Ele enfatiza que o argumento usado pela oposição para protocolar o pedido "é absolutamente pífio, ridículo". Segundo ele, trata-se do mesmo argumento usado para derrubar Dilma, que, em 2016, foi desmascarado como uma "cortina de fumaça" para "um golpe parlamentar".
"O governo Dilma, era um governo bastante difícil politicamente, diria até sofrível. Mas é isso, não é parlamentarismo, não se cai um governo ruim, um governo ruim enfrenta as urnas nas eleições subsequentes e, eventualmente, é derrotado, mas não sai no meio."

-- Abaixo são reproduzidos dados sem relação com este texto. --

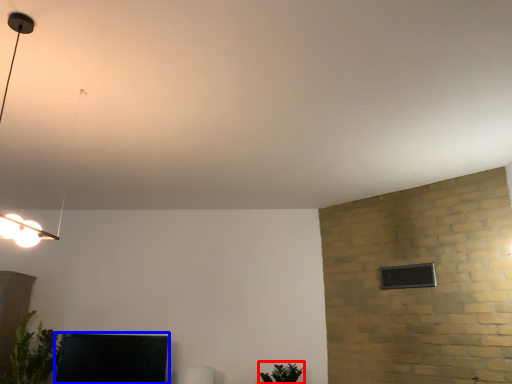
Question: Which of the following is the farthest to the observer, plant (highlighted by a red box) or furniture (highlighted by a blue box)?

Choices:
 (A) plant
 (B) furniture

Answer: (B)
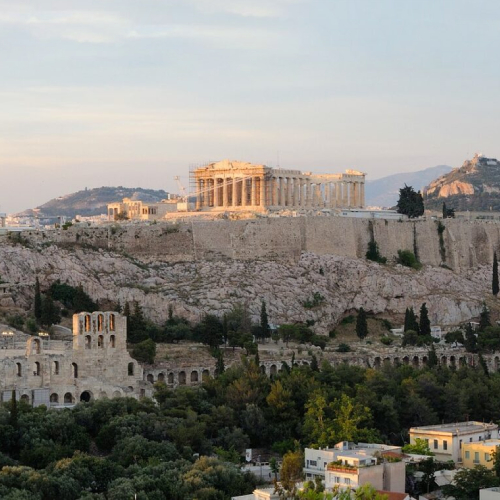
Where is `spoltlights`? The width and height of the screenshot is (500, 500). spoltlights is located at coordinates pos(7,333), pos(42,333).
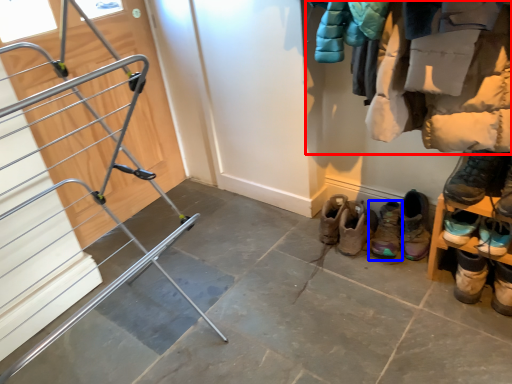
Question: Which object appears farthest to the camera in this image, closet (highlighted by a red box) or footwear (highlighted by a blue box)?

Choices:
 (A) closet
 (B) footwear

Answer: (B)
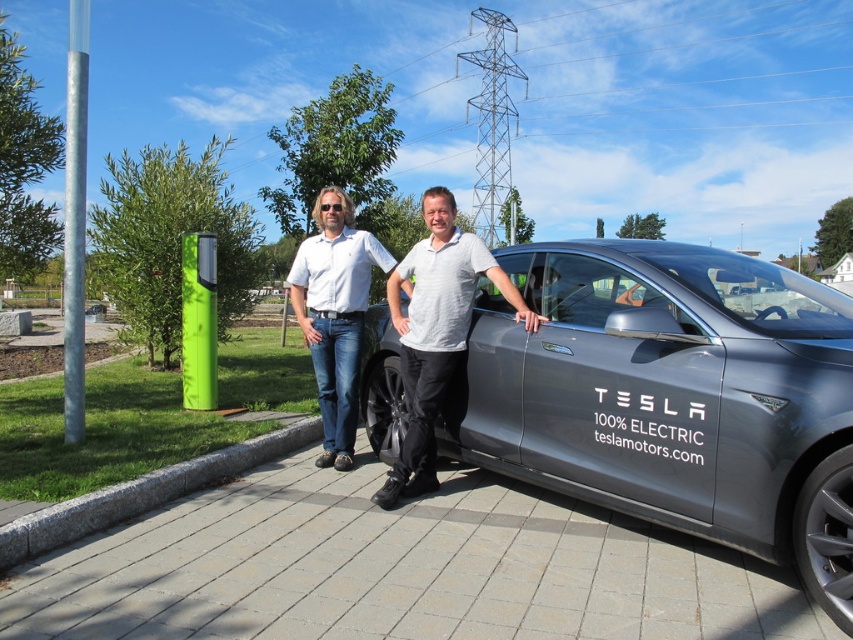
You are a delivery person needing to place a package on the trunk of the sleek metallic tesla at center. The package requires a minimum of 8 feet of clearance from the viewer to reach the trunk. Can you reach the trunk with the current distance?

The sleek metallic tesla at center is 8.65 feet from viewer. Since the required clearance is 8 feet, the distance is sufficient to reach the trunk.

You are standing at the origin of a coordinate system placed at the bottom left corner of the image. The Tesla Model S is at point (671, 396). If you want to walk directly to the Tesla Model S from your current position, in which direction should you move?

Since the Tesla Model S is located at point (671, 396), which is to the right and above your current position at the origin, you should move northeast to reach it.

Nesse contexto, ele afirma que, embora não haja fôlego para consolidar e concretizar um impeachment contra Lula, a medida, como estratégia política, conforme ganha mais dimensão e repercussão, obriga o governo a se mobilizar, a fazer mais concessões, mais "toma-lá-dá-cá" para não ser derrubado.
"Em um governo, ainda que o presidente Lula não seja um homem da direita, mas um governo que é absolutamente conservador, assim como os governos Lula 2003 a 10, não tinham nada de revolucionários, nem de socialistas ou comunistas, como dizem, foram governos reformistas, social-democratas e tudo mais. Mas, agora, esse governo Lula 3 está sendo muito mais conservador do que Lula 1 e 2, e não por culpa do presidente Lula, mas, sim, em razão da correlação de forças [...]. Se nós notarmos, a partir da derrubada da presidenta Dilma em 2016, o Legislativo avança sobre o orçamento do Executivo", explica.
Segundo Fuccille, esse avanço continuou nas gestões Temer e Bolsonaro e hoje quase transformam o governo Lula no que o dito popular aponta como "rainha da Inglaterra", que reina, mas não governa, "uma figura meramente decorativa".

"De fato, hoje em dia, é muito mais interessante ser amigo de um deputado do que de um ministro, no sentido de você ter acesso a recursos, é uma espécie de parlamentarismo branco, algo absolutamente estapafúrdio, que não faz o mínimo sentido. [...] Então, o que acontece é isso: temos um governo que tem que se mobilizar para não sair do lugar, para, no limite, aquilo [impeachment] não avançar. Quer dizer, ao invés de estarmos discutindo e avançando uma série de pontos e reformas de que o país precisa, a gente fica em uma discussão, muitas vezes bizarra, mas que o governo não pode negligenciar", afima.